Stand Up For SIT campaigned to be launched

A widespread campaign to oppose the Government’s proposal to merge New Zealand’s 16 ITPs because of its effects on the Southern Institute of Technology (SIT) will be launched in Southland in the coming week.

News of the proposed merger has not been well-received in Southland. From SIT’s own staff and students feeling dismayed, to the public’s outcry on social media, the proposal to reform the vocational education sector has shocked many.

Gauging how strongly the community felt about SIT being threatened, Market South creative director Carla Forbes is launching the “Stand Up For SIT” campaign.

Posters, advertisements, clothing, banners, billboards, social media and much more will become emblazoned with the “Stand Up For SIT” mantra, Forbes said.

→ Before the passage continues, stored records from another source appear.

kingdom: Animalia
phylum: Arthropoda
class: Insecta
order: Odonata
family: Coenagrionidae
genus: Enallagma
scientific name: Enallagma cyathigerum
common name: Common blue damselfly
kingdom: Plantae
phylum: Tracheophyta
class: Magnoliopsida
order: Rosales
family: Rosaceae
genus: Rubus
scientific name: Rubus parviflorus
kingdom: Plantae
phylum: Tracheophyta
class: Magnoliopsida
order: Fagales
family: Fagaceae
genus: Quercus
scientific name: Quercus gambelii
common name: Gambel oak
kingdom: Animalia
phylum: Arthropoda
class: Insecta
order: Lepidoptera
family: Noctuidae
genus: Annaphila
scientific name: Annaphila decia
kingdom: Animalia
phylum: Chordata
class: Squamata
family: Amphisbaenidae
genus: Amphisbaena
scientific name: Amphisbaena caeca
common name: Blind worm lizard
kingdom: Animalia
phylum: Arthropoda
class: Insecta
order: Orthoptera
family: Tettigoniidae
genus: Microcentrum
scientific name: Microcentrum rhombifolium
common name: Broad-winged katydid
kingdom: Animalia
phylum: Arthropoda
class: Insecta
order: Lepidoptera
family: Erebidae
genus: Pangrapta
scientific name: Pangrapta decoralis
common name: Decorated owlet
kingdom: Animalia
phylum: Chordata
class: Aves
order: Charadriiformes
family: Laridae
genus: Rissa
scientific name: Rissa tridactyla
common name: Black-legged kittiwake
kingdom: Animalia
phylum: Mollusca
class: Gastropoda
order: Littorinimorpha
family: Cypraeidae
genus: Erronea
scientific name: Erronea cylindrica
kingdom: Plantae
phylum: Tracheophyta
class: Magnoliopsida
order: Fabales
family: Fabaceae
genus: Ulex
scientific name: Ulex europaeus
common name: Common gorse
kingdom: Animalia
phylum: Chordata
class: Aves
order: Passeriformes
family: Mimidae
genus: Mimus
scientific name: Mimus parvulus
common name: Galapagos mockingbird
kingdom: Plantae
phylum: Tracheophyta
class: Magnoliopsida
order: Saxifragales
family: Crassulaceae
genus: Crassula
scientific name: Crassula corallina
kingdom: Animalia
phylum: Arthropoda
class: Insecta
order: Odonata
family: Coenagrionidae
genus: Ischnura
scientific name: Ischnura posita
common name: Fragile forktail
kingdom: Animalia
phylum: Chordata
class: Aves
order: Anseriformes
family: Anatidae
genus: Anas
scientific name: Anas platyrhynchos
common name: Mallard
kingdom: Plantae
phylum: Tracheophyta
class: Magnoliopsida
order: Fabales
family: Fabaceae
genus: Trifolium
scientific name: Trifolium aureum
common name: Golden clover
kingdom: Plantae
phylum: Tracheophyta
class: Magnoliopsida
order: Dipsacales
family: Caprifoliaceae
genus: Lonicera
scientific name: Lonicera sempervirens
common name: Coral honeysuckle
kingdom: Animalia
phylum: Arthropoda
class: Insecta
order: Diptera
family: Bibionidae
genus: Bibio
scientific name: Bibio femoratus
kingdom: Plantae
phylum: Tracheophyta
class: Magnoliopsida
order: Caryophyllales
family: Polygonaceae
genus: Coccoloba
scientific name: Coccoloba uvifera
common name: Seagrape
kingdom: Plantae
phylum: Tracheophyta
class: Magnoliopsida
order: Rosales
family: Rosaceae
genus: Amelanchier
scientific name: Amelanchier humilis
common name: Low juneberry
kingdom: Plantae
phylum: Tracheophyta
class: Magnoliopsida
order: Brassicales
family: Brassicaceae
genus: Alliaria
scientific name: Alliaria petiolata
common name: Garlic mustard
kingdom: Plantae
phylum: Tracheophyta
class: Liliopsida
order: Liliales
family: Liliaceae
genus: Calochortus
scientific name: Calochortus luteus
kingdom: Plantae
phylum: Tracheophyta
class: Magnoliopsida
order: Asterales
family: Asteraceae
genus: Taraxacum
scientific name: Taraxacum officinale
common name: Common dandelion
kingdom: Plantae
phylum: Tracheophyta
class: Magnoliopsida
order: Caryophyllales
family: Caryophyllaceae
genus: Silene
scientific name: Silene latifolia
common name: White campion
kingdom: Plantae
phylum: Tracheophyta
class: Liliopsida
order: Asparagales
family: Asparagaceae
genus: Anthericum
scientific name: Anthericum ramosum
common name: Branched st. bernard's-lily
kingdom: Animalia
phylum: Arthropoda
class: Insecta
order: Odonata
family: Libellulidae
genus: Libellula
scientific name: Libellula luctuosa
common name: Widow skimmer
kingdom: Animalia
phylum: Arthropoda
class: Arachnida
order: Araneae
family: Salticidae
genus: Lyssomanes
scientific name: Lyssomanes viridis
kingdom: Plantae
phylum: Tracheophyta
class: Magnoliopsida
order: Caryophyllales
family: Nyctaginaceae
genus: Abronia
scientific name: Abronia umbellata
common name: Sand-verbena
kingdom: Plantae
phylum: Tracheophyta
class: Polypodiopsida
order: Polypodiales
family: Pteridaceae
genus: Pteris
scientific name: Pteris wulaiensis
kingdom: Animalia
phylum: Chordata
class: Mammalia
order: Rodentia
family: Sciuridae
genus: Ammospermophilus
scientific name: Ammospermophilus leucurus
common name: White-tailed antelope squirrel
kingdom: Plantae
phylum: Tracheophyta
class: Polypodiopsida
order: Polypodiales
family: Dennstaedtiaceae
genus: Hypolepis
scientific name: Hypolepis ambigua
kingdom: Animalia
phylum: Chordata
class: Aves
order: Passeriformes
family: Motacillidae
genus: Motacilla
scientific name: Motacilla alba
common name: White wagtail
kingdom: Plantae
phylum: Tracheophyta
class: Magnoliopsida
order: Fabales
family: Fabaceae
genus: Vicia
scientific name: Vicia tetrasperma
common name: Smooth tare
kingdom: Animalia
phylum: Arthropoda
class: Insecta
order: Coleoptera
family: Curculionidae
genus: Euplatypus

“If I could paint the whole town orange in support of SIT, I would. So, I’m going to try my best to get as close to that as possible.”

With the support of the Market South studio, Forbes had been inundated with support from businesses and community groups from all over Invercargill and Southland, wanting to lend a hand to the cause.

“There’s been so many people donate their time, space and resources to support and advance the campaign that’s it’s actually overwhelming,” she said.

“I knew a lot of people would be on board with what we’re trying to achieve, but the sheer volume of support and enthusiasm we’re seeing is stunning.”

Invercargill Mayor Tim Shadbolt encouraged everyone to get behind the campaign.

“This is our chance to go to battle for something we really believe in as a region,” he said.

“SIT is one of our greatest assets and Southland will absolutely suffer under the Government’s proposal.”

“Let’s show Wellington what Southlanders are really made of and put our hardy spirits into this campaign – they won’t be able to block their ears to an entire region that’s shouting out in protest.”

SIT’s position as a significant player in Southland’s economy meant that many were extremely anxious about what any potential changes could do to the region’s prosperity and communities, she said.

“It is so important our voices are heard during this consultation period. I still believe the period is the Government crossing its Ts and dotting its Is, but if this is the only opportunity we have to make some noise then I want to make sure there’s nothing but the sound of Southland’s anguish being heard.”

Over the next week, the campaign’s brand will become evident across Invercargill and afar.

Any show of support, from a car toot to a shop front covered in ‘Stand Up For SIT’ campaign material, would be welcome.

“Heck, even writing ‘Stand Up For SIT’ out of Post-It notes on your office window would be a fantastic show of support,” Forbes said.